Desiree Dickerson: We are a startup, so we are exploring every distribution channel that gets our product to players and operators as quickly as possible. While our initial focus was on direct integrations, partnering with Elantil gives us accelerated access to high-quality operators and the opportunity to collaborate with one of the most forward-thinking teams in the industry. This is a strategic expansion of our distribution strategy to reach Tier 1s faster and more efficiently.
Player Psychology & Retention
iGaming Times: Traditional slots are a passive experience. Do you find that your games cannibalise the time-on-device of traditional slot players?
Desiree Dickerson: We actually see the opposite of cannibalisation. We experience new engagement from an underserved segment within some operator user bases.
Our games appeal to players who want a quick dose of head-to-head competition during moments when traditional content struggles to hold attention, like halftime or between slot sessions. Instead of pulling players away from slots or a sportsbook, we fill the engagement gaps the casino lobby or sportsbook homescreen do not currently serve.

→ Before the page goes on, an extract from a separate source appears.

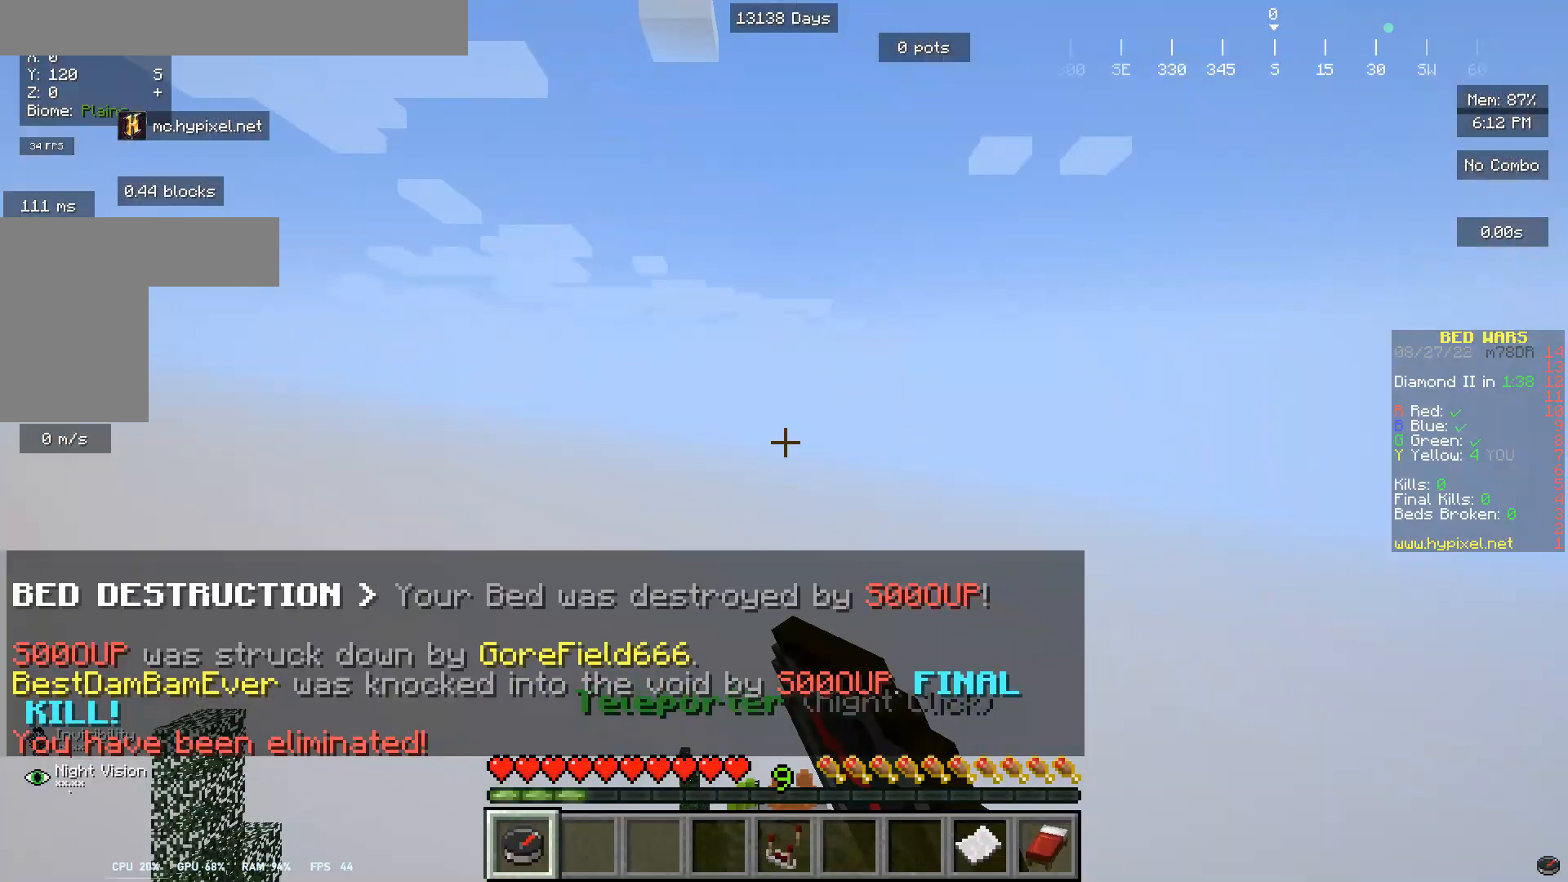
{"keys": [], "mouse": [], "events": [[167, "mouse_left", "up"]]}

We do see more Gen Z and video game users interacting with our games. Those userbases are turned off by playing against the house, so they are more likely to engage in PvP, skill-based competition.
iGaming Times: How are you using social mechanics to create the "sticky" community effect that sportsbooks often lack?
Desiree Dickerson: Speed is always nice, but real stickiness comes from fair and balanced competition. Our matchmaking algorithm ensures players are paired with someone of a similar skill level. This protects new players from being thrown to the sharks and gives everyone a genuine chance to win, which is a better gaming experience for everyone.
On top of that foundation, we introduced leaderboards, round replays, and player stats that give users something to chase beyond a single round. In the next month or so we are rolling out recurring tournaments that create even more social engagement, keeping users coming back for bigger prizes.
Leadership & Vision
iGaming Times: Your career path spans the Department of Veterans Affairs, blockchain in Rwanda, and now iGaming. Is there a common philosophy that ties these together?
Desiree Dickerson: To be honest, at first thought I would say there is really no common thread tying my academic or professional experiences together outside of working on problems I find interesting.
But diving a bit deeper, I love fixing broken systems. At the VA, it was improving outdated tech organisations. In Rwanda, it was empowering women with financial tools they never had access to before. And in iGaming, it is about modernising how people compete and how operators engage and monetise those users. The industries are different, but the challenge is the same. It is all about finding inefficiencies, removing friction, and building systems that give people better outcomes.
iGaming Times: Looking at 2026, where does "Skill Gaming" go from here?
Desiree Dickerson: Skill gaming is only at the beginning of its growth curve. Next year, with the continued sweeps uncertainty and the normalisation of prediction markets, operators will be looking for compliant, high-engagement alternatives. Skill gaming naturally fills that gap, and we are focused on making THNDR the face of that movement. And we will.